DVT — cross-engine data transformation tool with DuckDB federation.
Project description
DVT — Data Virtualization Tool
Connect every database. Transform across engines. Materialize anywhere.
DVT is a cross-engine data transformation tool built on dbt-core. Write SQL models that reference sources on any database, and DVT automatically handles cross-engine data movement and materializes results to any target.
No custom connectors. No complex config. Just SQL.
How It Works
DVT extends dbt with federated query execution. When your sources and target live on the same engine, DVT pushes SQL directly to the database (identical to dbt). When they're on different engines, DVT transparently extracts, joins, and loads across engines:
flowchart LR
subgraph Sources
PG[(PostgreSQL)]
MY[(MySQL)]
SF[(Snowflake)]
OR[(Oracle)]
end
subgraph DVT["DVT Engine"]
direction TB
SLING1[/"Sling Extract"/]
DUCK[("DuckDB Cache<br/>.dvt/cache.duckdb")]

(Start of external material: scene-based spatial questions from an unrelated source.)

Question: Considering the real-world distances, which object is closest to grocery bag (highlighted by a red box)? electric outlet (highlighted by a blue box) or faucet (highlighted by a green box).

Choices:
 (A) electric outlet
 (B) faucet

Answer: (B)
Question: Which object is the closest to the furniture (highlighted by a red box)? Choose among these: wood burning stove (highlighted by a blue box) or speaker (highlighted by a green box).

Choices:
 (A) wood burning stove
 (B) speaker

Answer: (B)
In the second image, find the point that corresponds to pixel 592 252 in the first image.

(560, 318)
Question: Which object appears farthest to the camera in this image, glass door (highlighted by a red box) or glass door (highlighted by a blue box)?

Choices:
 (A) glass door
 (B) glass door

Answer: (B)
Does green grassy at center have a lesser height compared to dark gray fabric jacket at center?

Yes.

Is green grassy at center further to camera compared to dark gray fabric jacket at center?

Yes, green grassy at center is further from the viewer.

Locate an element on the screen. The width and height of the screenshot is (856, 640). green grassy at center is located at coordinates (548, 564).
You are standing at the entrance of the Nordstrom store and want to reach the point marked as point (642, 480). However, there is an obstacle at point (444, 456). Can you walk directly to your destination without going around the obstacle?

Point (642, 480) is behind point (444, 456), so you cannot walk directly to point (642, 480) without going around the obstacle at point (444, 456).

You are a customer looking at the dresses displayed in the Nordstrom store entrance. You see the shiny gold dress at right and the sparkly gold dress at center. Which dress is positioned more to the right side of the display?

SQL["Model SQL<br/>(joins, transforms)"]
SLING2[/"Sling Load"/]
SLING1 --> DUCK --> SQL --> SLING2
end
subgraph Targets
TGT1[(Snowflake)]
TGT2[(Databricks)]
TGT3[(PostgreSQL)]
end
PG --> SLING1
MY --> SLING1
SF --> SLING1
OR --> SLING1
SLING2 --> TGT1
SLING2 --> TGT2
SLING2 --> TGT3
style DVT fill:#f0f4ff,stroke:#336791,stroke-width:2px
style DUCK fill:#FFF000,stroke:#333,color:#333
style SLING1 fill:#0094b3,stroke:#333,color:#fff
style SLING2 fill:#0094b3,stroke:#333,color:#fff
style SQL fill:#29B5E8,stroke:#333,color:#fff
Two Execution Paths
| Path | When | How |
|---|---|---|
| Pushdown | Source and target on same engine | SQL runs directly on the database via adapter — identical to dbt |
| Extraction | Sources on different engines | Sling extracts → DuckDB joins → Sling loads to target |
The user never thinks about this — DVT decides the path automatically.
Supported Engines
13 engines in one package (dvt-adapters):
| Engine | Type | Engine | Type | ||
|---|---|---|---|---|---|
| 🐘 | PostgreSQL | OLTP | ❄️ | Snowflake | Cloud DW |
| 🐬 | MySQL | OLTP | 🧱 | Databricks | Cloud DW |
| 🦭 | MariaDB | OLTP | 🔷 | BigQuery | Cloud DW |
| 🟥 | SQL Server | OLTP | 🟧 | Redshift | Cloud DW |
| 🔴 | Oracle | OLTP | 🦆 | DuckDB | Embedded |
| ⚡ | Spark | Distributed | 🔵 | Fabric | Cloud DW |
| MySQL 5 | Legacy |
Any source → Any target. DVT handles the data movement.
Installation
pip install dvt-ce
Or with uv (recommended):
uv add dvt-ce
This installs everything — dvt-ce automatically pulls in dvt-adapters (all 13 engines), Sling, DuckDB, and all core dependencies.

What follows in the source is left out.